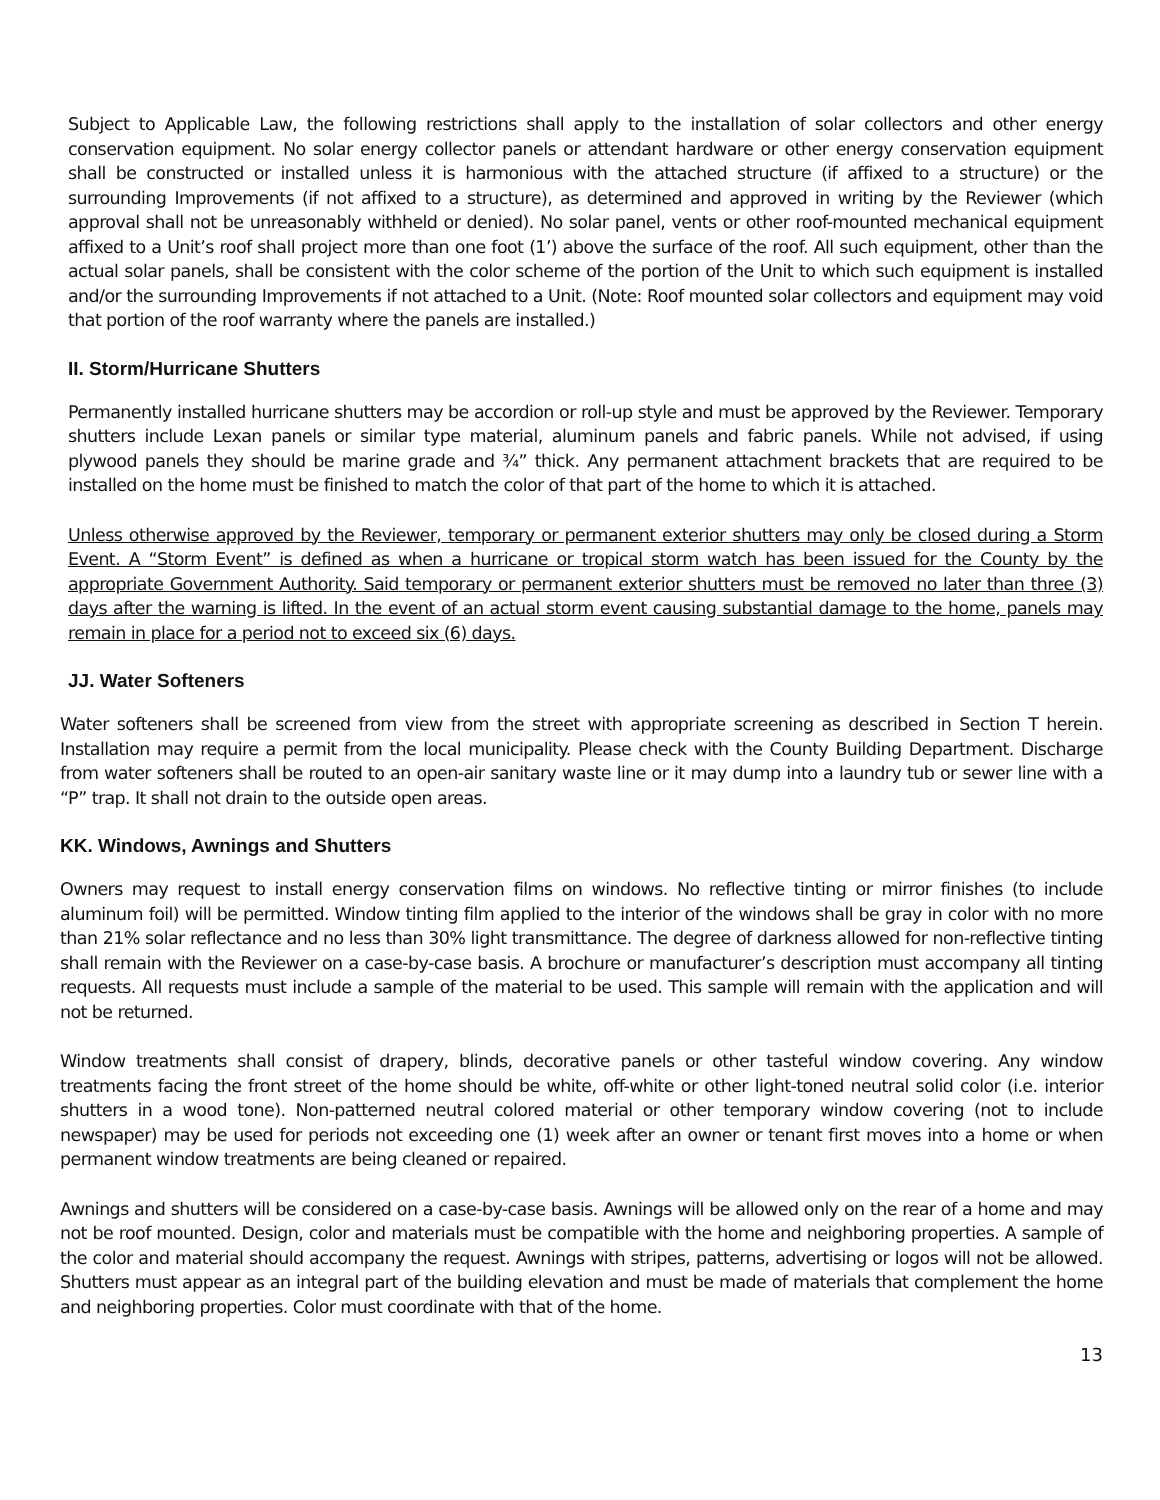Subject to Applicable Law, the following restrictions shall apply to the installation of solar collectors and other energy conservation equipment. No solar energy collector panels or attendant hardware or other energy conservation equipment shall be constructed or installed unless it is harmonious with the attached structure (if affixed to a structure) or the surrounding Improvements (if not affixed to a structure), as determined and approved in writing by the Reviewer (which approval shall not be unreasonably withheld or denied). No solar panel, vents or other roof-mounted mechanical equipment affixed to a Unit’s roof shall project more than one foot (1’) above the surface of the roof. All such equipment, other than the actual solar panels, shall be consistent with the color scheme of the portion of the Unit to which such equipment is installed and/or the surrounding Improvements if not attached to a Unit. (Note: Roof mounted solar collectors and equipment may void that portion of the roof warranty where the panels are installed.)
II. Storm/Hurricane Shutters
Permanently installed hurricane shutters may be accordion or roll-up style and must be approved by the Reviewer. Temporary shutters include Lexan panels or similar type material, aluminum panels and fabric panels. While not advised, if using plywood panels they should be marine grade and ¾” thick. Any permanent attachment brackets that are required to be installed on the home must be finished to match the color of that part of the home to which it is attached.
Unless otherwise approved by the Reviewer, temporary or permanent exterior shutters may only be closed during a Storm Event. A “Storm Event” is defined as when a hurricane or tropical storm watch has been issued for the County by the appropriate Government Authority. Said temporary or permanent exterior shutters must be removed no later than three (3) days after the warning is lifted. In the event of an actual storm event causing substantial damage to the home, panels may remain in place for a period not to exceed six (6) days.
JJ. Water Softeners
Water softeners shall be screened from view from the street with appropriate screening as described in Section T herein. Installation may require a permit from the local municipality. Please check with the County Building Department. Discharge from water softeners shall be routed to an open-air sanitary waste line or it may dump into a laundry tub or sewer line with a “P” trap. It shall not drain to the outside open areas.
KK. Windows, Awnings and Shutters
Owners may request to install energy conservation films on windows. No reflective tinting or mirror finishes (to include aluminum foil) will be permitted. Window tinting film applied to the interior of the windows shall be gray in color with no more than 21% solar reflectance and no less than 30% light transmittance. The degree of darkness allowed for non-reflective tinting shall remain with the Reviewer on a case-by-case basis. A brochure or manufacturer’s description must accompany all tinting requests. All requests must include a sample of the material to be used. This sample will remain with the application and will not be returned.
Window treatments shall consist of drapery, blinds, decorative panels or other tasteful window covering. Any window treatments facing the front street of the home should be white, off-white or other light-toned neutral solid color (i.e. interior shutters in a wood tone). Non-patterned neutral colored material or other temporary window covering (not to include newspaper) may be used for periods not exceeding one (1) week after an owner or tenant first moves into a home or when permanent window treatments are being cleaned or repaired.
Awnings and shutters will be considered on a case-by-case basis. Awnings will be allowed only on the rear of a home and may not be roof mounted. Design, color and materials must be compatible with the home and neighboring properties. A sample of the color and material should accompany the request. Awnings with stripes, patterns, advertising or logos will not be allowed. Shutters must appear as an integral part of the building elevation and must be made of materials that complement the home and neighboring properties. Color must coordinate with that of the home.
13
--------
**Exercise**
Copy every line of the material in which the word "County" occurs.

**Your response**
Unless otherwise approved by the Reviewer, temporary or permanent exterior shutters may only be closed during a Storm Event. A “Storm Event” is defined as when a hurricane or tropical storm watch has been issued for the County by the appropriate Government Authority. Said temporary or permanent exterior shutters must be removed no later than three (3) days after the warning is lifted. In the event of an actual storm event causing substantial damage to the home, panels may remain in place for a period not to exceed six (6) days.
Water softeners shall be screened from view from the street with appropriate screening as described in Section T herein. Installation may require a permit from the local municipality. Please check with the County Building Department. Discharge from water softeners shall be routed to an open-air sanitary waste line or it may dump into a laundry tub or sewer line with a “P” trap. It shall not drain to the outside open areas.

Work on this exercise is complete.